The nature of global interest in the complexities of this subject is exemplified by the review below: a book by an American whose work is being published in India. As society derives more of its news, information and viewpoints from the internet, society will, in turn, need to keep the interrelationship of behavior and reputation in mind as it both performs and communicates about performance. JL
D. Murali reports in The Hindu (hat tip Leslie Gaines Ross):
Though reputation, like trust, is not a new concept in business, there has been an explosion of interest around the subject since the mid-1990s, observes Dov Seidman in ‘How,’ recently out as a reprint from Wiley India. He rues, however, that a fair amount of the current interest in reputation revolves around creating and managing corporate reputation as an extension of brand awareness in the marketplace, an effort colonised by public relations and corporate communications departments and consultant. Conditions of transparency
The problem with external approaches to corporate reputation and trust, as the author explains, is that they look at reputation as a silo to be managed, a story to be spun. “This thinking, with its roots in fortress capitalism, stands little chance of success today. To truly thrive in the internetworked world, business and the people who labour in business need to find a way to operate within the new conditions of transparency and interconnectedness…”

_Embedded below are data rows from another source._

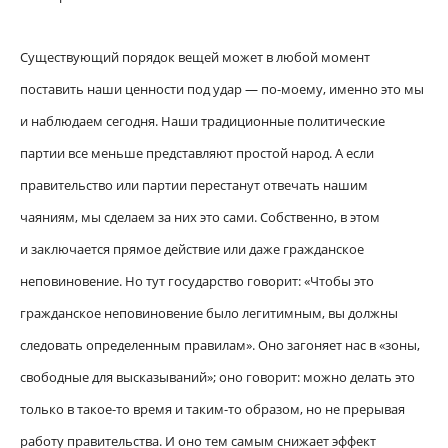
Существующий порядок вещей может в любой момент
поставить наши ценности под удар — по-моему, именно это мы
и наблюдаем сегодня. Наши традиционные политические
партии все меньше представляют простой народ. А если
правительство или партии перестанут отвечать нашим
чаяниям, мы сделаем за них это сами. Собственно, в этом
и заключается прямое действие или даже гражданское
неповиновение. Но тут государство говорит: «Чтобы это
гражданское неповиновение было легитимным, вы должны
следовать определенным правилам». Оно загоняет нас в «зоны,
свободные для высказываний»; оно говорит: можно делать это
только в такое-то время и таким-то образом, но не прерывая
работу правительства. И оно тем самым снижает эффект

The book cites an apt quote of McDonald’s CEO Jim Skinner, that transparency means people have a very clear look at your behaviour, and that they now make their own determination of whether or not your behaviour adds value, whether it is significant relative to your success, and whether or not the behaviours are part of the integrity and ongoing culture of a company.
Reputation is weighed not only by the customers but also by other stakeholders such as investors and employees, reminds Seidman. In the working world today, he says, most of us see ourselves as freelancers, staying with a job or an organisation as long as its goals and the benefits we can accrue in the pursuit of them remain tightly aligned with our own.
What the talented look for
The author mentions an insight from Jeffrey Kindler, ex-CEO of Pfizer, that really talented people are inspired to work in a place that gives them ample opportunity and resources with which to grow and develop as a person and make meaningful contributions; to work for and with people who share their belief system, their professional aspirations, and their objectives for what the enterprise can accomplish; and to work in an enterprise that is somehow making the world a better place in some dimension that is important to them.
To those who may like to discount Kindler’s top thoughts because of the $34 million severance package he took, it can be educative, however, to read about the difference that reputation makes at the entry level recruiting. The book reports the finding of a survey of about 800 MBAs from 11 leading North American and European schools, that more than 97 per cent said they were willing to forgo, on average, 14 per cent of their expected income to work for an organisation with a better reputation for getting its ‘hows’ right.
“A reputation for doing it right and for caring about employees both rose to the top third of the list of 14 attributes these MBAs most valued in a prospective employer, proving to be about 77 per cent as important as the top criterion of intellectual challenge and only slightly below financial package in relative importance.”
Not spin
Echoing the view of Charles Fombrun of the Reputation Institute that reputation is not about spin but it is the merging of what is real with what people think about you, the author notes that the brain is exceptionally good at recognising conflicting messages. “If those to whom you are communicating sense dissonance or apparent conflict between your carefully crafted message and the realities of your behaviour, they will quickly turn away.”
Emphasising, therefore, that reputation is something holistic and authentic, the author calls for a shift in our thinking – from managing reputation to earning it – to thrive in the transparent, connected world. He advises that reputation cannot be spun like the gossamer threads of a spider’s web intended to catch flies, but must be built, brick by brick – one communication and one interaction at a time – to form a structure capable of sheltering the aspirations of those who wish to live there. “You cannot get to a good reputation by cutting corners; reputation is on the square, or not at all.”